Information supplied -
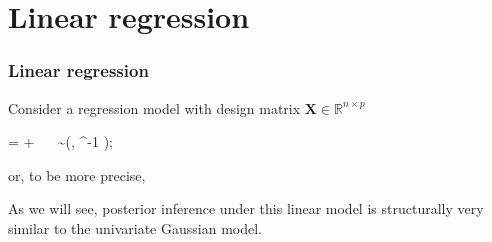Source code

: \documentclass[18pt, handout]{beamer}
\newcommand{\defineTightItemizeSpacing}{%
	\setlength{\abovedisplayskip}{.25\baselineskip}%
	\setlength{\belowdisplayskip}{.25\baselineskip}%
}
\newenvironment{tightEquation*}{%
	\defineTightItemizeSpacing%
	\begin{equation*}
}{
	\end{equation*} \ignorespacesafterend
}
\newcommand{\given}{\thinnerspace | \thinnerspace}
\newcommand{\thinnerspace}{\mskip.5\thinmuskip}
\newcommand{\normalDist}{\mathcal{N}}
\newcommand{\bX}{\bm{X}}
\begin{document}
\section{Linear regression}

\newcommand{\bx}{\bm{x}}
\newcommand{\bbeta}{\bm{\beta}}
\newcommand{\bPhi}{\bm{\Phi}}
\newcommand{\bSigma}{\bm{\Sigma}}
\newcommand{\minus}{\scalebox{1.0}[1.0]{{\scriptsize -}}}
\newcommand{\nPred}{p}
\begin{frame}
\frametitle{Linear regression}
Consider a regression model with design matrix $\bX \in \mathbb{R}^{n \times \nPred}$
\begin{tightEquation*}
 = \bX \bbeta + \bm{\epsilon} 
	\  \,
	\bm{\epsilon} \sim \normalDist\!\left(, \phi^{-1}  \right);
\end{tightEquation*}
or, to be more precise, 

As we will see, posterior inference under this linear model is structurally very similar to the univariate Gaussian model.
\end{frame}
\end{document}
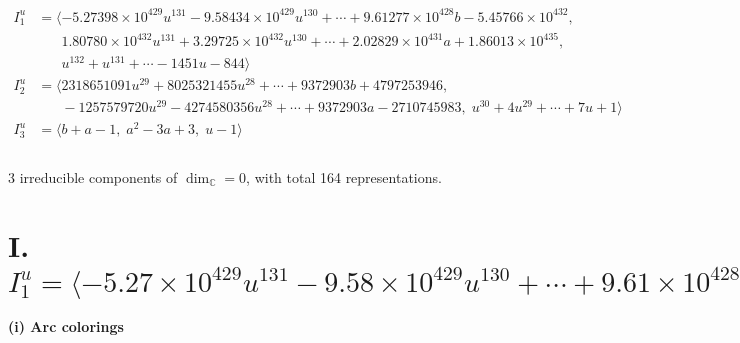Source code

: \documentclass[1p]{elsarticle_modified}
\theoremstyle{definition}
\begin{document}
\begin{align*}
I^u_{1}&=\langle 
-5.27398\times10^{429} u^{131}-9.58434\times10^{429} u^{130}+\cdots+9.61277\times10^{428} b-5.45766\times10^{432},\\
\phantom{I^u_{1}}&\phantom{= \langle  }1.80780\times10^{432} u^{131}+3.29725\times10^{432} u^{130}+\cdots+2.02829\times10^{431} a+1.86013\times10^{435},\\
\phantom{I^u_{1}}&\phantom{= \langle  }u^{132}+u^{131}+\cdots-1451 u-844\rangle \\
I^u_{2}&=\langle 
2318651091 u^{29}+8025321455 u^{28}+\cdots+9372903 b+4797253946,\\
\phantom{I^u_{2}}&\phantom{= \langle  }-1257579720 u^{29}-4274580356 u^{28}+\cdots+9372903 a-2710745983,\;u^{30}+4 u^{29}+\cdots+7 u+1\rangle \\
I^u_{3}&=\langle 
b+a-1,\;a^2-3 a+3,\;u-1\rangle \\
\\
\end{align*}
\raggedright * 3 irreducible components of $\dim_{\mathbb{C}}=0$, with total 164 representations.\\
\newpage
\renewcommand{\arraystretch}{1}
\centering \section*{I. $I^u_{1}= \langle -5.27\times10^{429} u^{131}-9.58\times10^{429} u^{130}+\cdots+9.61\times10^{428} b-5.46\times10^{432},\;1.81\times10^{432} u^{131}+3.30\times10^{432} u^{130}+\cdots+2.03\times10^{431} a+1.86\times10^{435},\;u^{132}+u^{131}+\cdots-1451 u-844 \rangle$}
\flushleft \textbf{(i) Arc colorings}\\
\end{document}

--

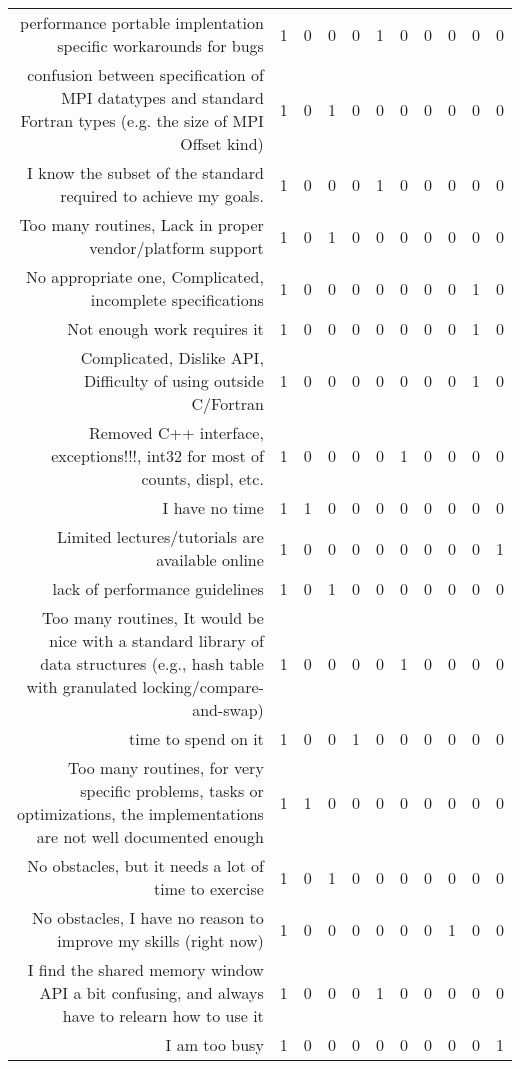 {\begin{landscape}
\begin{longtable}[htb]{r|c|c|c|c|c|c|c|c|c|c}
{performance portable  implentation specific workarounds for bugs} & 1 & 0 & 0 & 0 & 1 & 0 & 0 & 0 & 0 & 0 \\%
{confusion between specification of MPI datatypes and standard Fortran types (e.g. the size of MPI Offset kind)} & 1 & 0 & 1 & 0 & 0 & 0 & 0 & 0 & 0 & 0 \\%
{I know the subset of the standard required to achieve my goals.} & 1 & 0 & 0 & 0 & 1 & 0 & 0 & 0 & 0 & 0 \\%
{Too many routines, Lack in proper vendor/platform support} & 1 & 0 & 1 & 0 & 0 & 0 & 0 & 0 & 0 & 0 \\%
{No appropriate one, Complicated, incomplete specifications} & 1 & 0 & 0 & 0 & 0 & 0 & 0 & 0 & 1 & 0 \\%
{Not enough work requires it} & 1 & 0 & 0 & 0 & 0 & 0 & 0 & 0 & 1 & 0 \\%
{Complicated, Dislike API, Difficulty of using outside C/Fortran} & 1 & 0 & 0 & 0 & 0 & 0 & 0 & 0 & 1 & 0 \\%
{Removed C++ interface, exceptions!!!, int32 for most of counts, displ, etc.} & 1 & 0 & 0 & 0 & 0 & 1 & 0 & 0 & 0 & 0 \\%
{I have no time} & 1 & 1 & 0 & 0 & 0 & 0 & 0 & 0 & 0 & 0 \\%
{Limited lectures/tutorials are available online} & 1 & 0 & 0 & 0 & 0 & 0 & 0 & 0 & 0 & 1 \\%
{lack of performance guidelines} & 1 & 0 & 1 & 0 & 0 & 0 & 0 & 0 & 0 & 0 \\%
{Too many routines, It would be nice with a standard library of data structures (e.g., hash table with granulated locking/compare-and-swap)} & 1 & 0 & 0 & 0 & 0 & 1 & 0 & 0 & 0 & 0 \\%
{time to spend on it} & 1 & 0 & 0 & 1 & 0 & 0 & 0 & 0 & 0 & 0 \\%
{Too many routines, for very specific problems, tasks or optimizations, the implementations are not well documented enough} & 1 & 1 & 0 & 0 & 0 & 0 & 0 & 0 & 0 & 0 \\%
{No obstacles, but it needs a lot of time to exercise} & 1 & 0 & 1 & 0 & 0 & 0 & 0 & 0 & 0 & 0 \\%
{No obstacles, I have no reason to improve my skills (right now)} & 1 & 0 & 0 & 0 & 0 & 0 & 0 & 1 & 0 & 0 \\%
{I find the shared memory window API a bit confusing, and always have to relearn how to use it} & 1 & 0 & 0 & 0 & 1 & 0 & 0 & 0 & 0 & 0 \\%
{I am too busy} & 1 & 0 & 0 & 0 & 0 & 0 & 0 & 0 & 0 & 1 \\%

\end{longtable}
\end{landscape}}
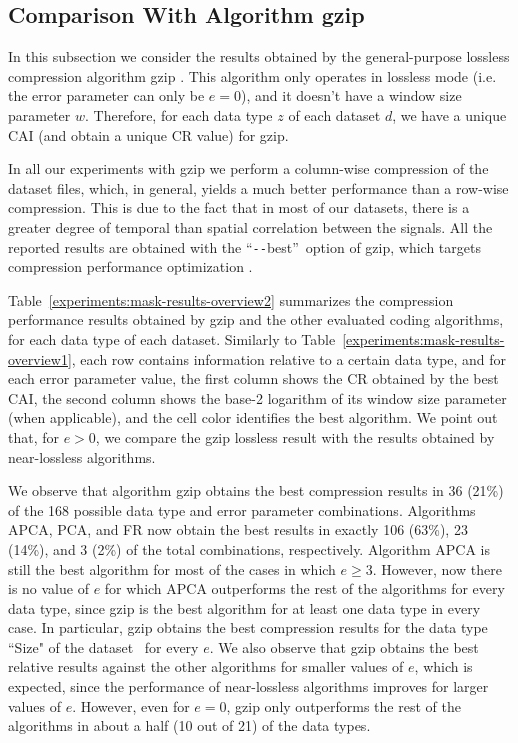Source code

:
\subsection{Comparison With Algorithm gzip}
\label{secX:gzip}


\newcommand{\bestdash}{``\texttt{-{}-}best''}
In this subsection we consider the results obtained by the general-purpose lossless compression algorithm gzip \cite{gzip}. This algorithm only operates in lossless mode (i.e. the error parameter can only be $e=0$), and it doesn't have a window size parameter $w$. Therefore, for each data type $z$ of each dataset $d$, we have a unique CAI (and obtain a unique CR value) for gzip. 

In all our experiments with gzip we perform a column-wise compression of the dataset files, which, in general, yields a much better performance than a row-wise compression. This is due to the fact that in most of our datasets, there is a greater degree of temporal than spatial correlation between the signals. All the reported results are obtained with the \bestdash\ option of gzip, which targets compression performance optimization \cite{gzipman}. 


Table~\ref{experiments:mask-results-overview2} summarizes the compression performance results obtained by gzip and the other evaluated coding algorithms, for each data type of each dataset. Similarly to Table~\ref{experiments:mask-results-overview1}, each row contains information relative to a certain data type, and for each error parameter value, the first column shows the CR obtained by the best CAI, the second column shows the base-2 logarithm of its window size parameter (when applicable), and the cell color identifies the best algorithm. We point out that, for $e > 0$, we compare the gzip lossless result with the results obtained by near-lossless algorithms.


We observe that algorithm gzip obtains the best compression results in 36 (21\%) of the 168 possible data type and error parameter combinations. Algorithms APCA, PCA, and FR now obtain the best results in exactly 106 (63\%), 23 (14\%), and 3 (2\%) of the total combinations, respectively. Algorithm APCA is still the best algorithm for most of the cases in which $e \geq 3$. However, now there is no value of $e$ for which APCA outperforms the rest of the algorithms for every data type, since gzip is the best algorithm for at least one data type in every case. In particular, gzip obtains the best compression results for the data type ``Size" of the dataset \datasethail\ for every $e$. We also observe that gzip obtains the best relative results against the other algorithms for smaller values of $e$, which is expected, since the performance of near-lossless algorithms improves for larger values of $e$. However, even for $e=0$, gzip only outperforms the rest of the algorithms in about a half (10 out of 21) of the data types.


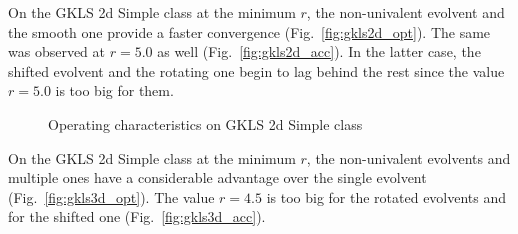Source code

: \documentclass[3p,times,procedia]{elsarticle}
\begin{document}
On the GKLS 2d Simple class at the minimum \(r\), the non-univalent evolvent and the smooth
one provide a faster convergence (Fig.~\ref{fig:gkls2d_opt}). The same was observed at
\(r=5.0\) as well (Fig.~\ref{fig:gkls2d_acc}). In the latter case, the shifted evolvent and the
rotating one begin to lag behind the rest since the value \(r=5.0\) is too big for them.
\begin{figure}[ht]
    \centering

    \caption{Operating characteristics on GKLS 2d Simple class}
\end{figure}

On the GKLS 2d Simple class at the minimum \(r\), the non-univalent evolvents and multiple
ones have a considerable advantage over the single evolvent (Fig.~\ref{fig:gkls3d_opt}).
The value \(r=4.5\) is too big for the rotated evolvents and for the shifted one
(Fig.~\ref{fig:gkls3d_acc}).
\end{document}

---

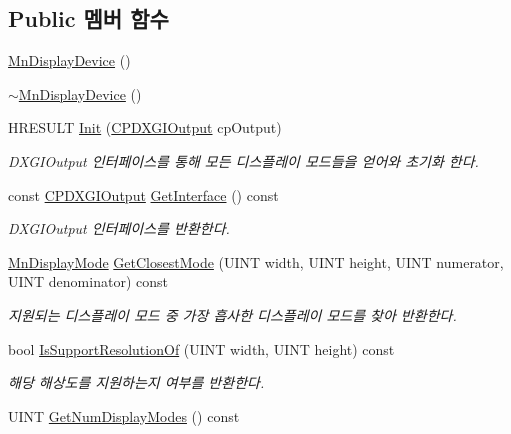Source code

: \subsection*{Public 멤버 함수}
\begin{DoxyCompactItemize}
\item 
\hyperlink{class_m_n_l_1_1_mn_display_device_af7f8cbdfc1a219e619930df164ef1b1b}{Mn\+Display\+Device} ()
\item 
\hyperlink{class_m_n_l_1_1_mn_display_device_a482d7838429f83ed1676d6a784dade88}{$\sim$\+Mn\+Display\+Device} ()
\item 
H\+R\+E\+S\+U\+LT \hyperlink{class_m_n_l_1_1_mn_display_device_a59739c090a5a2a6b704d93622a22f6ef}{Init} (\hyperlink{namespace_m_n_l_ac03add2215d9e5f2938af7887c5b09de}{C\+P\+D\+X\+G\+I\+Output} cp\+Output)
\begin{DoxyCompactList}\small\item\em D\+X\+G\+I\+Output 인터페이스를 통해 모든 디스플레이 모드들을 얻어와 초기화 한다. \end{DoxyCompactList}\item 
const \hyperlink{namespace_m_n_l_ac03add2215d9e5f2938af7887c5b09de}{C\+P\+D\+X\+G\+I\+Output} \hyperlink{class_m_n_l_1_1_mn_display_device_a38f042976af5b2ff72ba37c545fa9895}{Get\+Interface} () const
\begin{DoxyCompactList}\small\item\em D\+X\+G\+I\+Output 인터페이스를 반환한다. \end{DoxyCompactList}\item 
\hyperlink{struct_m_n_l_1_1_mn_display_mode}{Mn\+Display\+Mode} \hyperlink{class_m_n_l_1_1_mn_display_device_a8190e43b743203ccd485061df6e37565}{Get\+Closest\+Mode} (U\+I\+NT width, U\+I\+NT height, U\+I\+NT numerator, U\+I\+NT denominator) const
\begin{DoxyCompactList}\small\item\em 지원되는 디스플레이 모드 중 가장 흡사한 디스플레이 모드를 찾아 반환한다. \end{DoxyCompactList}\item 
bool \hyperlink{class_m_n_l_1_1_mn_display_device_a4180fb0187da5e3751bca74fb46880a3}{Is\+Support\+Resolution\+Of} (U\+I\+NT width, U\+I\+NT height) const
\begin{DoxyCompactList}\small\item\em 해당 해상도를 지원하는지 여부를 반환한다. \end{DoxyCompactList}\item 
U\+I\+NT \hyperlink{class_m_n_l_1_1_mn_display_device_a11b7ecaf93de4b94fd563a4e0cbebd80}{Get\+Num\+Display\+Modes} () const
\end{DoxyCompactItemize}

What you have to do - Your answer must be every line from the listing above that holds the string "algorithms".

Exercise output -
Table~\ref{experiments:mask-results-overview2} summarizes the compression performance results obtained by gzip and the other evaluated coding algorithms, for each data type of each dataset. Similarly to Table~\ref{experiments:mask-results-overview1}, each row contains information relative to a certain data type, and for each error parameter value, the first column shows the CR obtained by the best CAI, the second column shows the base-2 logarithm of its window size parameter (when applicable), and the cell color identifies the best algorithm. We point out that, for $e > 0$, we compare the gzip lossless result with the results obtained by near-lossless algorithms.
We observe that algorithm gzip obtains the best compression results in 36 (21\%) of the 168 possible data type and error parameter combinations. Algorithms APCA, PCA, and FR now obtain the best results in exactly 106 (63\%), 23 (14\%), and 3 (2\%) of the total combinations, respectively. Algorithm APCA is still the best algorithm for most of the cases in which $e \geq 3$. However, now there is no value of $e$ for which APCA outperforms the rest of the algorithms for every data type, since gzip is the best algorithm for at least one data type in every case. In particular, gzip obtains the best compression results for the data type ``Size" of the dataset \datasethail\ for every $e$. We also observe that gzip obtains the best relative results against the other algorithms for smaller values of $e$, which is expected, since the performance of near-lossless algorithms improves for larger values of $e$. However, even for $e=0$, gzip only outperforms the rest of the algorithms in about a half (10 out of 21) of the data types.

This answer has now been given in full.